Phenolic acids are a class of organic compounds that bear both a phenolic group, and a carboxylic group. They are found in grains and concentrate in the bran of cereals or seed coat of legumes. They possess antioxidant properties that have generated much research interest in recent years, about their potential antioxidant protective health functions. This work presents a generalized method for the extraction of free soluble phenolic acids from whole grains and analysis of their antioxidant capacity. Five whole grain samples comprising two cereals (wheat and yellow corn) and three legumes (cowpea bean, kidney bean, and soybean), were used. The grains were milled into flour and their free soluble phenolic acids extracted using aqueous methanol. The compounds were then identified using a high-pressure liquid chromatograph (HPLC). The Folin-Ciocalteu method was used to determine their total phenolic content while their antioxidant capacities were determined using the DPPH radical scavenging capacity, Trolox equivalent antioxidant capacity (TEAC) and oxygen radical absorbance capacity (ORAC) assays. The phenolic acids identified included vanillic, caffeic, p-coumaric and ferulic acids.

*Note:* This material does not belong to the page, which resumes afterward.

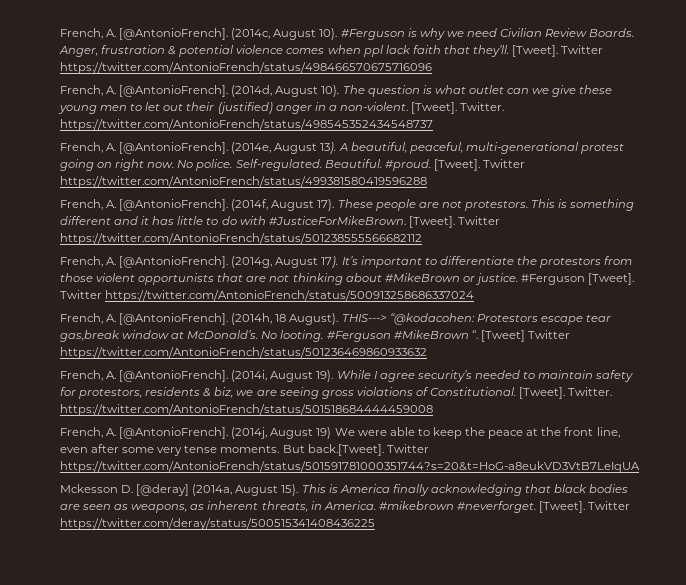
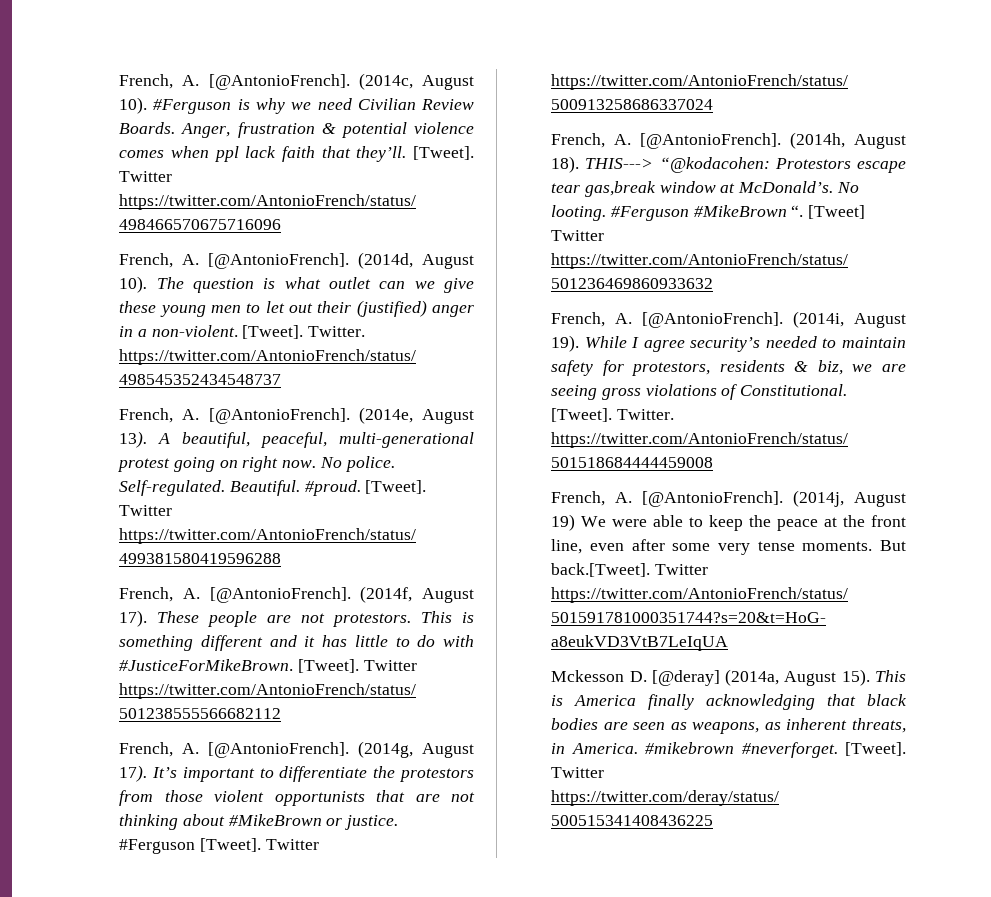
[275,313,339,325] 18 August). -> [854,134,906,149] [551,156,580,173] August 18).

Vanillic acid was identified only in cowpea while caffeic acid was identified only in kidney bean. p-Coumaric acid was identified in yellow corn, cowpea, and soybean, while ferulic acid was identified in all the samples. Ferulic acid was the predominant phenolic acid identified. The total concentration of phenolic acids in the samples decreased in the following order: soybean > cowpea bean > yellow corn = kidney bean > wheat. The total antioxidant capacity (sum of values of DPPH, TEAC and ORAC assays) decreased as follows: soybean > kidney bean > yellow corn = cowpea bean > wheat. This study concluded that HPLC analysis as well as DPPH, TEAC, and ORAC assays provide useful information about the phenolic acid composition and antioxidant properties of whole grains.

摘要

酚酸是一类既含有酚基团又含有羧基的有机化合物。它们存在于谷物中,在谷物的麸皮或豆类的种皮中浓缩。近年来,它们具有抗氧化特性,引起了人们的广泛关注,研究其潜在的抗氧化保护健康功能。本工作提出了一种从全谷物中提取游离可溶性酚酸并分析其抗氧化能力的通用方法。使用了五种全谷物样品,包括两种谷物(小麦和黄玉米)和三种豆类(豇豆、芸豆和大豆)。将谷物磨成面粉,然后用甲醇水溶液提取其游离可溶性酚酸。使用高效液相色谱(HPLC)对化合物进行鉴定。使用福林-考尔法测定总酚含量,使用 DPPH 自由基清除能力、Trolox 等效抗氧化能力(TEAC)和氧自由基吸收能力(ORAC)测定其抗氧化能力。鉴定出的酚酸包括香草酸、咖啡酸、对香豆酸和阿魏酸。香草酸仅在豇豆中鉴定出,咖啡酸仅在芸豆中鉴定出。对香豆酸在黄玉米、豇豆和大豆中鉴定出,阿魏酸在所有样品中鉴定出。阿魏酸是鉴定出的主要酚酸。样品中酚酸的总浓度按以下顺序降低:大豆>豇豆>黄玉米=芸豆>小麦。总抗氧化能力(DPPH、TEAC 和 ORAC 测定值之和)按以下顺序降低:大豆>芸豆>黄玉米=豇豆>小麦。本研究得出结论,HPLC 分析以及 DPPH、TEAC 和 ORAC 测定可提供有关全谷物中酚酸组成和抗氧化特性的有用信息。